Comment 9 Zack Cerza 2008-11-05 19:25:32 UTC
I have a Z61t here, too. There is a regression in 5.3, filed as bug 468289, where the screen is blank on resume. VT switching works around it, but if I Ctrl-Alt-Backspace instead, I do get a kernel panic.

Comment 10 Matthew Garrett 2008-11-05 19:37:47 UTC
Zack, can you try the same thing?

Comment 11 Zack Cerza 2008-11-05 20:00:15 UTC
I'll try it, but this laptop never needed any quirks before.

Comment 12 Zack Cerza 2008-11-05 20:08:44 UTC
Er, actually it does seem to help. Resumes fine, and there's no kernel panic if I Ctrl-Alt-Backspace.

Comment 13 Matthew Garrett 2008-11-05 22:03:51 UTC
Hm. Ok, in that case if it's a regression it's in the Intel graphics driver - presumably it's now doing slightly less reprogramming than it was before, and then managed to stomp over inappropriate memory when killed. We can add quirks for the Z61t easily enough, but there's the potential for other systems to have been affected.

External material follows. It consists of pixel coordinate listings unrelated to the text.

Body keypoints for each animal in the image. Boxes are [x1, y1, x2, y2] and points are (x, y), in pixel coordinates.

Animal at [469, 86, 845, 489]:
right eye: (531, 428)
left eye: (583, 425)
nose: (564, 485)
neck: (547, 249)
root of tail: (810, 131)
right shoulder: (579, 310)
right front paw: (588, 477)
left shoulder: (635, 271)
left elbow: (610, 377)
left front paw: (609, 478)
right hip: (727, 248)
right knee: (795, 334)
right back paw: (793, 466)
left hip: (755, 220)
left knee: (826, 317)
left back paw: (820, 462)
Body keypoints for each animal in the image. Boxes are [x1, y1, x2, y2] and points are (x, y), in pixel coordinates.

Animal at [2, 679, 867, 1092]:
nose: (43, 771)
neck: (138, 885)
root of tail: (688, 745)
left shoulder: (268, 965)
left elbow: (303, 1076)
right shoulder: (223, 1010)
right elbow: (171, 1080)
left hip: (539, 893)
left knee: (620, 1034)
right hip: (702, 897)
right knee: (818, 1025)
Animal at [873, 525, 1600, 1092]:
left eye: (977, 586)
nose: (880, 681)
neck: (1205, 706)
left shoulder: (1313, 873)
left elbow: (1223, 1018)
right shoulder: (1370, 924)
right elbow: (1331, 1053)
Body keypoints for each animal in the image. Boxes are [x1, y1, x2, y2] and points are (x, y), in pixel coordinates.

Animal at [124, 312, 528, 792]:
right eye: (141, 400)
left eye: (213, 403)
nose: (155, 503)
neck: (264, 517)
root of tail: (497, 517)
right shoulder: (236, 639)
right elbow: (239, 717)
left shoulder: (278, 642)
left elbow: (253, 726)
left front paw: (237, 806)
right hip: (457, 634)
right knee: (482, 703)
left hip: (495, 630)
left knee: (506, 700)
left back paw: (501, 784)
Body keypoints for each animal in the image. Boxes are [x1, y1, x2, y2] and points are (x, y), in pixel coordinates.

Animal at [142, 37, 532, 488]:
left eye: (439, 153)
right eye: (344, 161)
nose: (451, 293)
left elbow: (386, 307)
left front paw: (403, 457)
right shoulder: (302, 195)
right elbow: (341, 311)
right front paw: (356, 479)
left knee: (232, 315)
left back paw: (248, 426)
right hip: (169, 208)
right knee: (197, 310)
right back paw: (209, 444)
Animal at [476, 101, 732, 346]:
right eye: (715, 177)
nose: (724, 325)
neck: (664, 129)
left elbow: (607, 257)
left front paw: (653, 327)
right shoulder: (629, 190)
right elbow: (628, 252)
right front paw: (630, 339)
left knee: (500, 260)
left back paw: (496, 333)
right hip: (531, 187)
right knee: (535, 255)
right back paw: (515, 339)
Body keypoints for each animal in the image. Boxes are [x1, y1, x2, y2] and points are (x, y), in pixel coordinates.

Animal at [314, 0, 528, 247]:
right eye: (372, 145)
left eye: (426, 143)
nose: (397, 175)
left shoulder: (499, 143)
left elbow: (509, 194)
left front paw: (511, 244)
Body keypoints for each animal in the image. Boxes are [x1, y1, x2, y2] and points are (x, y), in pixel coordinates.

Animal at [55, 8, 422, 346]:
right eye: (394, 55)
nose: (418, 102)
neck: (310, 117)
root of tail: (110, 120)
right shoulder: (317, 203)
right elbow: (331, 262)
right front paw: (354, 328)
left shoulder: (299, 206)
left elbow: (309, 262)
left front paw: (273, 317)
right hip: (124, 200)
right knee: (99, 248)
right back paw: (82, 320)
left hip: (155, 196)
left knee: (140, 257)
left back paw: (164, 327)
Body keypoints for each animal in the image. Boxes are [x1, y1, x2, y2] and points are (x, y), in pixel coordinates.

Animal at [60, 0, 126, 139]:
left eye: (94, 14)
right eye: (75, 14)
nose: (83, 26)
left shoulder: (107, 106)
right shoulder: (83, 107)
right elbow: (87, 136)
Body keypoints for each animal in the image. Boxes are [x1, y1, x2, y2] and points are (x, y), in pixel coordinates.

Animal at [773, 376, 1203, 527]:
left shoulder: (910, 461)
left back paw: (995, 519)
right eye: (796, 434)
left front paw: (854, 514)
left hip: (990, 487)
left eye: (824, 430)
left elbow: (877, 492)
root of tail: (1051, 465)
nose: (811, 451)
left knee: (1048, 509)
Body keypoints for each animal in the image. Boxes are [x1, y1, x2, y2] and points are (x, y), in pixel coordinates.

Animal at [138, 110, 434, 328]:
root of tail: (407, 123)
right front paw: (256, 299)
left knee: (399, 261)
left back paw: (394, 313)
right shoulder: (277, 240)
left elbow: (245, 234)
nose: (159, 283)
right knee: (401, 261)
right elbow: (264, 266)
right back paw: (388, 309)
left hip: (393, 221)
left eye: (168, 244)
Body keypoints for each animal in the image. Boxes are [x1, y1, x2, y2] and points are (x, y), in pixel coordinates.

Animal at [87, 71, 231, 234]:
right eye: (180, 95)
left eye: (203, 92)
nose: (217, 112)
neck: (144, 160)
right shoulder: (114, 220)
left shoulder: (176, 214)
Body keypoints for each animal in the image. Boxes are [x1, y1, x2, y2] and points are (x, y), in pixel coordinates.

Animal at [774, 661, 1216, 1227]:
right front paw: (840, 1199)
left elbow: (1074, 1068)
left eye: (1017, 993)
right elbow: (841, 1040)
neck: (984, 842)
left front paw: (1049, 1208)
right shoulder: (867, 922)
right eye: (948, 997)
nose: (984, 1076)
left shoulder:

Comment 14 Matthew Garrett 2008-11-05 22:05:25 UTC

*** This bug has been marked as a duplicate of bug 468289 ***

Comment 15 Bill Muller 2012-03-13 23:11:13 UTC
This has been marked a duplicate of 468289 but attempting to access that thread returns "You are not authorized to access bug #468289."